The Van Buren Street tunnel was the last of the three tunnels under the Chicago River, constructed according to the cofferdam method. At the time the tunnels were constructed the bed of the river was 17 ft. deep. In connection with the harbor and river improvements, the Federal Government ordered the Chicago River to be lowered so as to give a depth of 26 ft. of water. This necessitated the lowering of the tunnel roof and the excavation for a deeper floor which was a very difficult operation. This work was described in “Eng. News,” Sept., 1906.
THE PNEUMATIC CAISSON METHOD.—THE TUNNEL UNDER THE HARLEM RIVER.
In the early seventies Prof. Winkler proposed to construct a tunnel under the River Danube to connect the various portions of the Vienna, Austria, underground railway, and to use caissons in the construction. Prof. Winkler proposed to build caissons from 30 ft. to 45 ft. long, with a width depending upon the lateral dimensions adopted for the tunnel masonry. The caisson was to be made of metal plates and angle iron with riveted connections on all sides except those running vertically transverse to the tunnel axis, whose connections were to be bolted. In the middle of the roof an opening was to be left; this was for the shaft having the air-locks to allow the passage of men, materials, and compressed air.
Across the river two parallel rows of piles were to be driven into the river bed, to fix the place where the caisson was to be sunk. Then the first caisson near the shore was to be lowered in the ordinary way, and a second caisson was to be immediately sunk very close to the first one. When both caissons had reached the plane of the tunnel floor, the sides which were in contact were to be unbolted and removed, and the small space between made water-tight. The chambers of the two caissons were to be opened into a single large one communicating above by means of two shafts. At the same time that the masonry was being built in the first two caissons, from the inverted arch up, a third caisson was to be sunk; and when by excavation it had reached the plane of the projected tunnel floor, the partitions were to be removed so that the three caissons were in communication, forming a large single caisson. Then the outer partition of the first caisson was to be removed, and the masonry of the submarine tunnel connected with the portion of the tunnel built on land. In a similar manner all the caissons were to be sunk; and when the last one was placed, and the masonry lining constructed, and connected with the portion of the tunnel built on the other shore of the river, the partition walls were to be battered down, and the submarine tunnel completely constructed and open to traffic.
The Harlem River Tunnel.
—The pneumatic caissons method was employed in the construction of the tunnel under the Harlem River for the New York Rapid Transit Railway. The tunnel proper consisted of two parallel tubes riveted to each other and surrounded by a cradle of concrete as shown in [Fig. 121], page 216. The tunnel was built in three sections:—The first, from the Manhattan shore well towards the middle of the river; the second, from the shore of the Bronx towards the middle of the river; and the last, the section uniting the other two and completing the tunnel.

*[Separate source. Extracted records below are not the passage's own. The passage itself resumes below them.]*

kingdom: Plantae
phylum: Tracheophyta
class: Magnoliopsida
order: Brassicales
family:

Each section was built within a specially constructed working-chamber, consisting of timber side walls forming a wooden caisson, so constructed that compressed air could be used. This working-chamber of Mr. McBean presented some novel features, inasmuch as the caisson was not built on land, but under water.
In building the tunnel, the Harlem River was dredged to a certain depth, so as to leave only 6 ft. or 8 ft. of excavation to be done before reaching the line of sub-grade of the proposed structure. Two service platforms were built on piles 10 ft. apart longitudinally, and cut off at a point above mean high-water mark, braced in the usual manner, and covered with heavy planks, to serve as the floor of the platform. On this platform were placed rails for the trains used in the transportation of materials. These platforms were also used in maintaining the perfect alignment of the caissons.
Within the platforms and along the dredged channel four longitudinal rows of piles were sunk. These piles were accurately brought to line by beams bolted together, and placed across and above the water-level. A few beams were also added for the purpose of bracing the piles transversely, after which they were cut off under water and capped.